• RECORDS FOR THIS TASK:
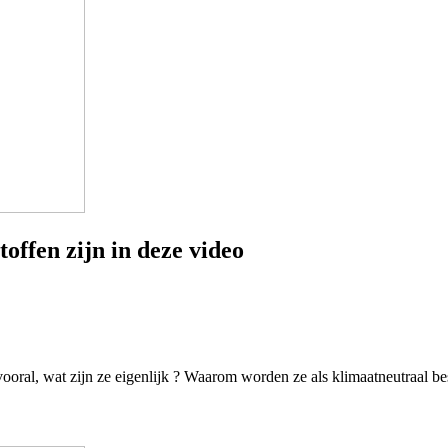
offen zijn in deze video
n vooral, wat zijn ze eigenlijk ? Waarom worden ze als klimaatneutraal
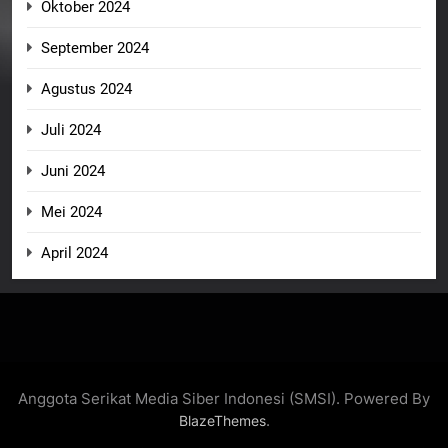
Oktober 2024
September 2024
Agustus 2024
Juli 2024
Juni 2024
Mei 2024
April 2024
Anggota Serikat Media Siber Indonesi (SMSI). Powered By
.
BlazeThemes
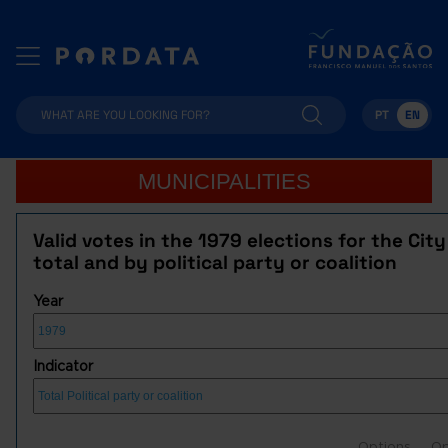
PT
EN
MUNICIPALITIES
Valid votes in the 1979 elections for the City 
total and by political party or coalition
Year
Indicator
Options
Op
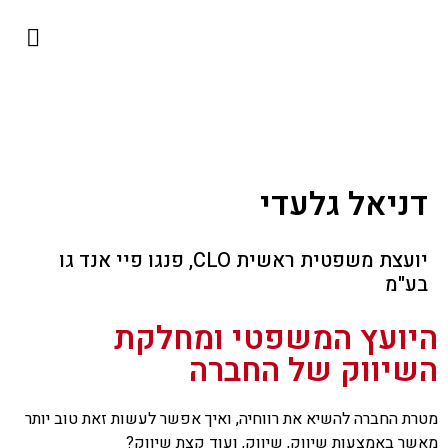
השירותים שלנו
כבוד היועמ״ש
למה להתגמש?
ליגל אופרייש
דניאל גלעדי
יועצת משפטית ראשית CLO, פנגו פיי אנד גו
בע"מ
היועץ המשפטי ומחלקת
השיווק של החברה
מטרת החברה להשיא את רווחיה, ואיך אפשר לעשות זאת טוב יותר
מאשר באמצעות שיווק, שיווק, ועוד קצת שיווק?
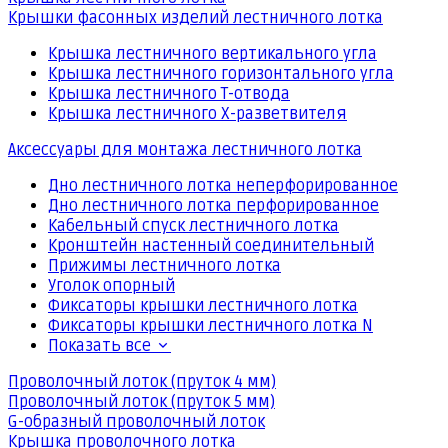
Крышки фасонных изделий лестничного лотка
Крышка лестничного вертикального угла
Крышка лестничного горизонтального угла
Крышка лестничного Т-отвода
Крышка лестничного Х-разветвителя
Аксессуары для монтажа лестничного лотка
Дно лестничного лотка неперфорированное
Дно лестничного лотка перфорированное
Кабельный спуск лестничного лотка
Кронштейн настенный соединительный
Прижимы лестничного лотка
Уголок опорный
Фиксаторы крышки лестничного лотка
Фиксаторы крышки лестничного лотка N
Показать все
Проволочный лоток (пруток 4 мм)
Проволочный лоток (пруток 5 мм)
G-образный проволочный лоток
Крышка проволочного лотка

• TASK OBJECTIVE: Once the line with "total and by political party or coalition" is found above, transcribe each line from it through the line with "Крышка лестничного Т-отвода", exactly, and omit the pictures.

• WRITTEN RESPONSE:
total and by political party or coalition
Year
Indicator
Options
Op
השירותים שלנו
כבוד היועמ״ש
למה להתגמש?
ליגל אופרייש
דניאל גלעדי
יועצת משפטית ראשית CLO, פנגו פיי אנד גו
בע"מ
היועץ המשפטי ומחלקת
השיווק של החברה
מטרת החברה להשיא את רווחיה, ואיך אפשר לעשות זאת טוב יותר
מאשר באמצעות שיווק, שיווק, ועוד קצת שיווק?
Крышки фасонных изделий лестничного лотка
Крышка лестничного вертикального угла
Крышка лестничного горизонтального угла
Крышка лестничного Т-отвода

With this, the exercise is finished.